Ostwestfalen-Derby in der zweiten Liga:Harte Landung

SC Paderborn - Arminia Bielefeld

Frust nach dem Betriebsausflug in die Glitzerwelt: Paderborn verliert gegen Bielefeld und hat jetzt nach fünf Spielen nur drei Punkte gesammelt.

(Foto: Bernd Thissen/dpa)

Der SC Paderborn verliert das vierte von fünf Spielen. Nach dem 1:2 im Derby gegen Arminia Bielefeld hat sich der Bundesliga-Absteiger im Zweitliga-Tabellenkeller festgesetzt.

Von Ulrich Hartmann

Mehr als 70 Millionen Euro für Kevin De Bruyne, 41 Millionen für Firmino, 30 Millionen für Heung-Min Son - es ist der Sommer der Rekordtransfers. Da will auch der kleine Zweitligist SC Paderborn nicht zurückstehen und realisiert den teuersten Einkauf der Vereinsgeschichte.

Auf solch irre Zahlen kommen die Ostwestfalen natürlich nicht. Für ihre Verhältnisse ist aber auch die eine Million Euro, die sie dem Vernehmen nach für den 21-jährigen österreichischen Spielgestalter Kevin Stöger an den VfB Stuttgart überweisen, eine stolze Summe.

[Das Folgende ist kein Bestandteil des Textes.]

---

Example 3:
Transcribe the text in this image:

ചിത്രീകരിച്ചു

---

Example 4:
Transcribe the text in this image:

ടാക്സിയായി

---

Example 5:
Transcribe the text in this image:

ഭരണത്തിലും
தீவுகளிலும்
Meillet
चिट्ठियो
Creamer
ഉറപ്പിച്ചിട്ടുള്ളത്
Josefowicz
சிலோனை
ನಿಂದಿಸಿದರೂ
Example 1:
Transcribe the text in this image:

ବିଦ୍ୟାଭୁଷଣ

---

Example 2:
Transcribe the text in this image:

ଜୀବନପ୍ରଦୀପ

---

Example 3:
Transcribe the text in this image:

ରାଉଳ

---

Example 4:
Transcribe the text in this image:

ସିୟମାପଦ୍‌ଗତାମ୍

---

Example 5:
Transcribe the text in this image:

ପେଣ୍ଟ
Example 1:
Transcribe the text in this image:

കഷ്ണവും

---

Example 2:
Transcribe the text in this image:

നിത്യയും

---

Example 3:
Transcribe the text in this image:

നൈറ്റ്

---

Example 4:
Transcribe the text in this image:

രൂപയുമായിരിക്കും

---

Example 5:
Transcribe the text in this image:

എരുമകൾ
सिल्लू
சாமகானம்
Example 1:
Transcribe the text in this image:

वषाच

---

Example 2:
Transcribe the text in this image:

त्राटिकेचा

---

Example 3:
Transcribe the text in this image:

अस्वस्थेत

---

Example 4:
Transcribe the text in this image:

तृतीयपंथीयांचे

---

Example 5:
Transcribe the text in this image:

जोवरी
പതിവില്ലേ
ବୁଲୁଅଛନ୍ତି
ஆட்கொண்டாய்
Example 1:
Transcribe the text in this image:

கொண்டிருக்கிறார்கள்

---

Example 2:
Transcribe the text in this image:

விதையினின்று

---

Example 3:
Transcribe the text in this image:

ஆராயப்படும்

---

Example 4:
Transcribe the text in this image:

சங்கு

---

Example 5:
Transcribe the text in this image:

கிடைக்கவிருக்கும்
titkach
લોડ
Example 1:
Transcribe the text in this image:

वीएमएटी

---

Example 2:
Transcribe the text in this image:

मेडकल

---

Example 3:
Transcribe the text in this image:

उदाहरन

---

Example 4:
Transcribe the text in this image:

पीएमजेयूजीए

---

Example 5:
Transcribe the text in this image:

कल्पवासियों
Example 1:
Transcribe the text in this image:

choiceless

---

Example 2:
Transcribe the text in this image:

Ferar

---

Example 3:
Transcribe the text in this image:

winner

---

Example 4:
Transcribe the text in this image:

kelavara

Führungstreffer bringt nichts

Stöger, vom VfB zuletzt zwei Jahre nach Kaiserslautern verliehen, muss Paderborn aus einem kleinen Albtraum befreien. Nach dem Abstieg aus der Bundesliga, dem Verlust des Trainers André Breitenreiter an Schalke 04, dem Ausverkauf des Kaders und einem Saisonstart mit nur drei Punkten aus nunmehr fünf Spielen benötigt Paderborn dringend Schimmer der Hoffnung.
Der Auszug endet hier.